Au Colegio, j’ai pu assurer quelques cours en février-mars en présentiel, avec Derlis, dans son cours d’innovation technologique. Depuis, la majeure partie des classes a lieu à distance. J’interviens de temps en temps, toujours dans ces mêmes cours, content d’avoir arrêté mes apports avec le prof de physique dont je ne supportais plus les erreurs grossières assez fréquentes (en accord avec le directeur, en lui présentant les choses un peu différemment…).

Enfin j’ai poursuivi ma participation à des sessions virtuelles de rencontres organisées en France par le MCC. J’ai progressé et me suis ainsi formé à l’animation de ’La Fresque du Climat’, cet atelier participatif qui permet de mieux appréhender en groupe le dérèglement climatique et ses enjeux (basé sur les travaux du GIEC(Groupe d’Experts Intergouvernemental sur l’Évolution du Climat). A mon retour en France, je compte bien continuer cette activité bénévole, sur ce thème que je documente et travaille ici…

 

2 mots : enracinement / épanouissement…

Un couple de mots pour peut-être illustrer certains des enjeux vécus dans le cadre de notre volontariat. Ce couple m’habite ‘en profondeur’ depuis longtemps, lors de la parution d’un petit article de La Vie (avril 2017), qui faisait dialoguer deux députés d’alors (des 2 côtés de l’hémicycle, LR et PS et donc avant la présidentielle) sur le besoin d’un récit national.

J’avais gardé les couples de mots suivants issus de leur dialogue : identité / émancipation, enracinement / épanouissement. Je crois me rappeler qu’avec ces mots ils donnaient des caractéristiques ou valeurs importantes voire essentielles de chacun de leurs groupes politiques en commençant par le 1er couple : l’importance du thème de l’identité pour le parti de droite et celle de l’émancipation pour le parti de gauche.

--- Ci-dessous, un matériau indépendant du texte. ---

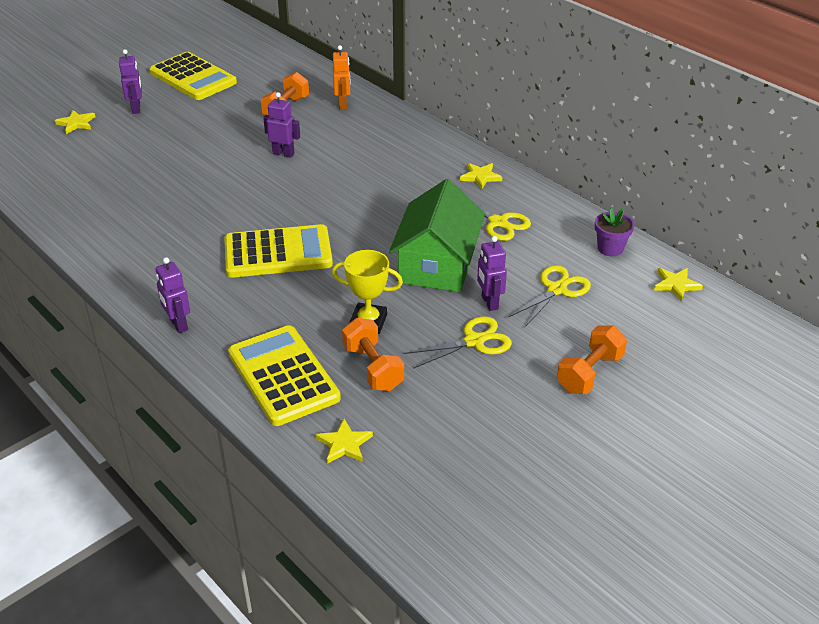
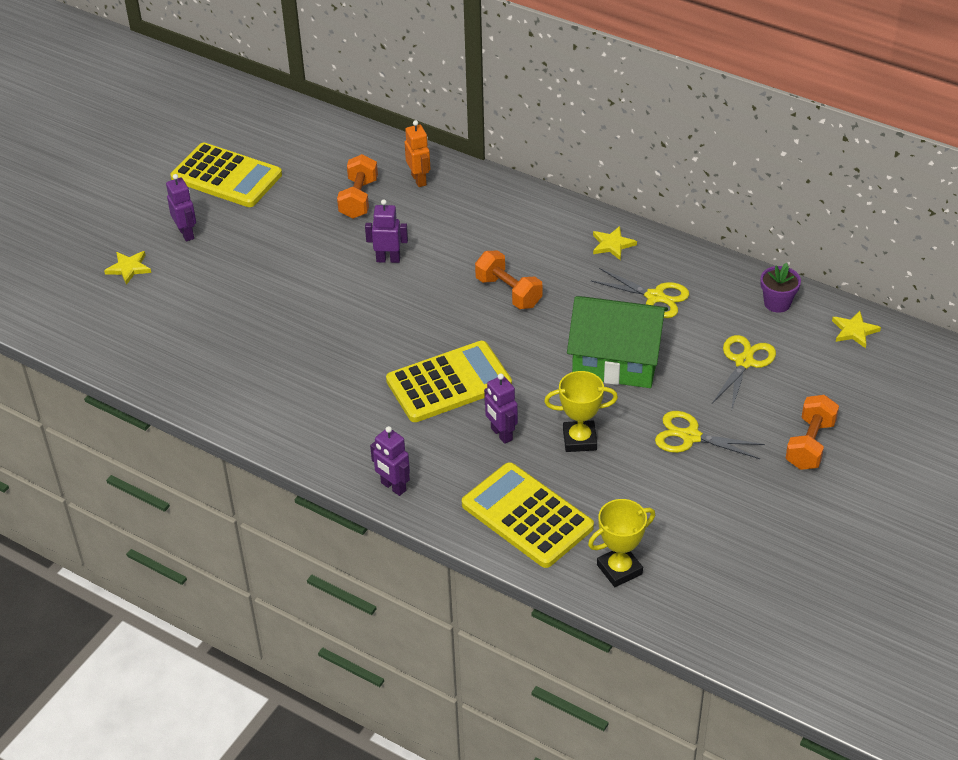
camera: 15 degrees left, 5 degrees up
(344, 444) = (619, 569): yellow star -> yellow trophy
(373, 368) = (608, 487): orange dumbbell -> orange dumbbell (508, 292)
(437, 264) = (616, 360): green house -> green house turned 75 degrees counterclockwise
(474, 341) = (690, 436): yellow scissors -> yellow scissors turned 120 degrees counterclockwise
(489, 302) = (686, 391): purple robot -> purple robot (501, 434)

Je n’ai pas le texte avec moi, mais j’ai gardé comme mémoire de ce dialogue un glissement, justement grâce à ce dialogue entre personnes de bonne volonté, d’un 1er couple vers un autre couple de mots sur lequel ils ont convergé : enracinement / épanouissement.

Je trouve tout d’abord lumineuse cette transformation ajustée de ces mots, une sorte de transfiguration qu’a permis et qui permet un dialogue, une ouverture, peut-être en lieu et place d’une sorte de bataille de positions interdisant toute avancée, ensemble, vers un horizon commun et pour le bien de chacun. Mais c’est au prix de cet effort de dialogue, si coûteux parfois, pour chacun…

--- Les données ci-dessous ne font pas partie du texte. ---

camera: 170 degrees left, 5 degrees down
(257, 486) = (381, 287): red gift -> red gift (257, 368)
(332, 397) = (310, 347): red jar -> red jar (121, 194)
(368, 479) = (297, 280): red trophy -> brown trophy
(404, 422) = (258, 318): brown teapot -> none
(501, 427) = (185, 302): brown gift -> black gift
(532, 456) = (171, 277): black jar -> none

Il ne s’agit pas forcément de la nature exacte de leur dialogue, mais de ce qui était pour moi marquant et de la façon dont je l’ai compris puis fait mien et m’en suis ainsi nourri au long des jours.

Ce sont donc ces 2 mots enracinement / épanouissement qui, je crois, ont été et sont au cœur de l’enjeu de nos vies de volontaires.